* **Page**:
▽
Couple of questions.
How was it?
What did you do with the rest of the bacon?


----------



## compforce (Aug 4, 2020)

Dame said:


> What did you do with the rest of the bacon?



 When us guys cook a pound of bacon, there are usually only two or three slices remaining by the time it finishes drying...  The rest just *disappears*

@Viper1 Is that even bacon?  It looks like sizzlean to me.


----------



## Viper1 (Aug 4, 2020)

Dame said:


> Couple of questions.
> How was it?
> What did you do with the rest of the bacon?


Delicious. We had been using the Bacon for breakfast earlier and we forgot to thaw out the regular bacon so turkey bacon it was...


----------



## Viper1 (Aug 4, 2020)

compforce said:


> When us guys cook a pound of bacon, there are usually only two or three slices remaining by the time it finishes drying...  The rest just *disappears*
> 
> @Viper1 Is that even bacon?  It looks like sizzlean to me.


It was turkey bacon. Breakfast staple here but regular bacon we use a lot in meals... when we remember to take it out of the freezer haha


----------



## Andoni (Aug 4, 2020)

Dame said:


> What did you do with the rest of the bacon?


I am wondering the same thing.
△
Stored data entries
▽
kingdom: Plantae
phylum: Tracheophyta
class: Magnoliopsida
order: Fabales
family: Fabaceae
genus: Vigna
△
* **Stated exercise**: Return the portion of the bacon thread starting with "It was turkey" and going on through "Andoni (Aug 4, 2020)". Rely solely on the bacon thread when responding.

* **Full output**:
It was turkey bacon. Breakfast staple here but regular bacon we use a lot in meals... when we remember to take it out of the freezer haha


----------



## Andoni (Aug 4, 2020)